--- Task to complete ---
Exact copies of all the lines below are wanted, without a single picture.

[Stored data]
☆ ☆ ☆ ☆ ☆
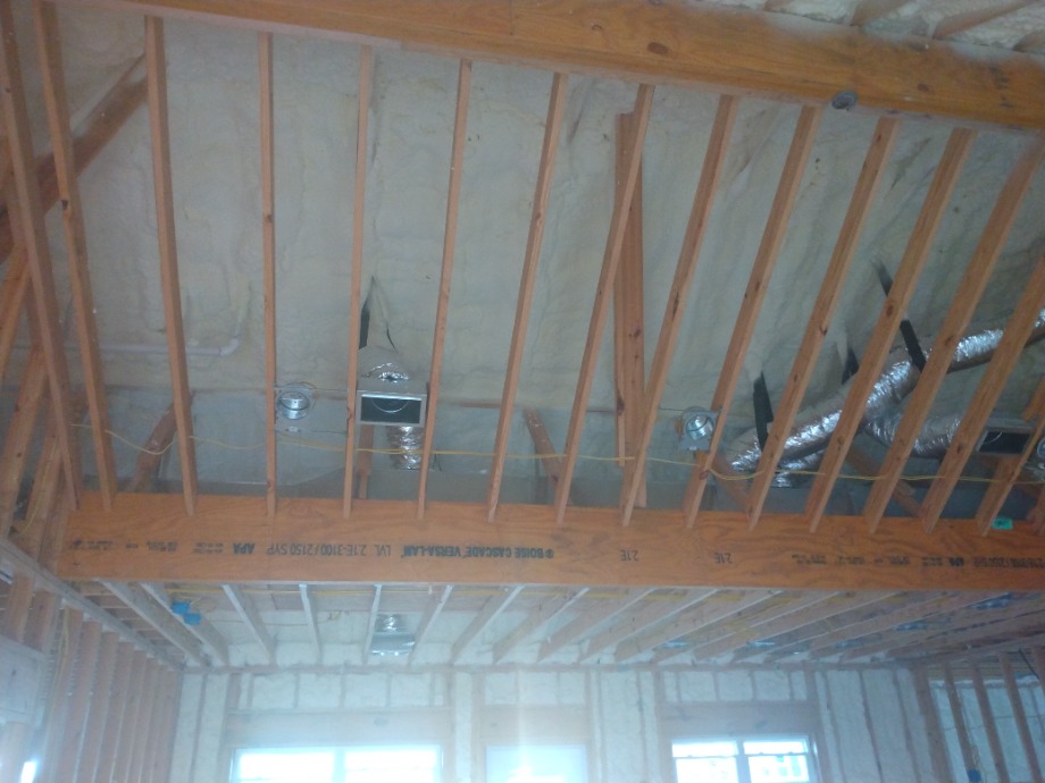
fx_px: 604
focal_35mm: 20
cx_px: 522
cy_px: 392
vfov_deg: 66.0
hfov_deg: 81.7
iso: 488
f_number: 2
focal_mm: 3.54
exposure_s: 1/30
☆ ☆ ☆ ☆ ☆
--- Output for this task ---
fx_px: 604
focal_35mm: 20
cx_px: 522
cy_px: 392
vfov_deg: 66.0
hfov_deg: 81.7
iso: 488
f_number: 2
focal_mm: 3.54
exposure_s: 1/30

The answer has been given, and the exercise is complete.